WMXN-FM
- Stevenson, Alabama; United States;
- Broadcast area: Scottsboro; Ft. Payne, Alabama;
- Frequency: 101.7 MHz
- Branding: 101.7 The Torch

Programming
- Format: Classic hits
- Affiliations: Westwood One; Fox News Radio;

Ownership
- Owner: Southern Torch Media, Inc.; (Southern Torch, Inc.);
- Sister stations: WKEA-FM

History
- First air date: January 13, 1977 (as WVSV)
- Former call signs: WVSV (1977–1993); WKZA (1993–1995); WMXN (1995–1997);

Technical information
- Licensing authority: FCC
- Facility ID: 33780
- Class: A
- ERP: 2,300 watts
- HAAT: 165 meters (541 ft)
- Transmitter coordinates: 34°41′02″N 85°48′04″W﻿ / ﻿34.68389°N 85.80111°W

Links
- Public license information: Public file; LMS;
- Webcast: Listen live
- Website: 1017thetorch.com

= WMXN-FM =

Radio station in Stevenson, Alabama

WMXN-FM (101.7 FM, "101.7 The Torch") is a radio station licensed to serve Stevenson, Alabama, United States. The station is owned by Southern Torch Media, Inc. Launched in 1977 as WVSV (the "Voice of Sequatchie Valley"), this station broadcasts primarily to Jackson and DeKalb counties. Coverage extends into eastern Madison (Huntsville), Marshall (Albertville/Guntersville) and Northern Etowah (Gadsden) counties in Alabama. Counties in Tennessee include Marion (Jasper/South Pittsburg) and Franklin (Winchester). Counties with coverage in Georgia include Dade (Trenton) and Walker (LaFayette) counties.

==Programming==
WMXN-FM broadcasts a classic hits music format. The station airs the syndicated Rick and Bubba Show on weekday mornings with locally produced programming the rest of the day. Live announcers have mid-day and afternoon shows. News updates are sourced from Fox News Radio and Southern Torch newspaper staff.

==History==
Owned by Lynn Limited, Inc., this station was launched as WVSV in 1977 with 940 watts of effective radiated power from an antenna 490 ft in height above average terrain.

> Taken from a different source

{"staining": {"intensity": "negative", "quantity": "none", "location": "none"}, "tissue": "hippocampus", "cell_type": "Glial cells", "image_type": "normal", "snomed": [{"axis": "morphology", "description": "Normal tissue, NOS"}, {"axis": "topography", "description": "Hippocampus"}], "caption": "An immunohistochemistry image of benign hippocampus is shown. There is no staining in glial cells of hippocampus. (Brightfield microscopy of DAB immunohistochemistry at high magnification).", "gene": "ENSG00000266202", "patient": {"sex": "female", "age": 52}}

In September 1990, Lynn Limited, Inc., reached an agreement to sell this station to George Guess. The deal was approved by the Federal Communications Commission (FCC) on November 16, 1990, and the transaction was consummated on December 31, 1990. Under Guess' ownership, the station applied for and received new call letters WKZA from the FCC on June 1, 1993.

In December 1993, George Guess made a deal to sell this station to KEA Radio, Inc. The deal was approved by the FCC on January 25, 1994, and the transaction was consummated on March 19, 1994. The station received new callsign WMXN on April 21, 1995, then changed to WMXN-FM on May 23, 1997, when an AM sister station was moved to the WMXN call letters.

The station would go on to be a part of a landmark local radio deal that was started in February 2019 when The Southern Torch newspaper based in Rainsville, Alabama, decided to buy WMXN and sister station WKEA-FM to form Southern Torch Media, Inc. The purchase was consummated on April 1, 2019, at a price of $600,000. On January 20, 2020, WMXN rebranded as "101.7 The Torch".

==Ownership==
Before selling WMXN-FM and licensee WKEA-FM in nearby Scottsboro, Alabama to Southern Torch. KEA Radio, Inc., itself has been owned in equal part by Ronald H. Livengood, Julia Diana Livengood, Olvie E. Sisk, and Ivous T. Sisk. Ronald H. Livengood is the ex-husband of Julia Diane Livengood. Olvie and Ivous Sisk, a married couple, together also own 100% Air South Radio, Inc., which holds the license for WFTA in Fulton, Mississippi, and 80% of Metro Radio, Inc., which holds the license for WLZA in Eupora, Mississippi. As an individual, Olvie E, Sisk holds the license for WCNA in Potts Camp, Mississippi.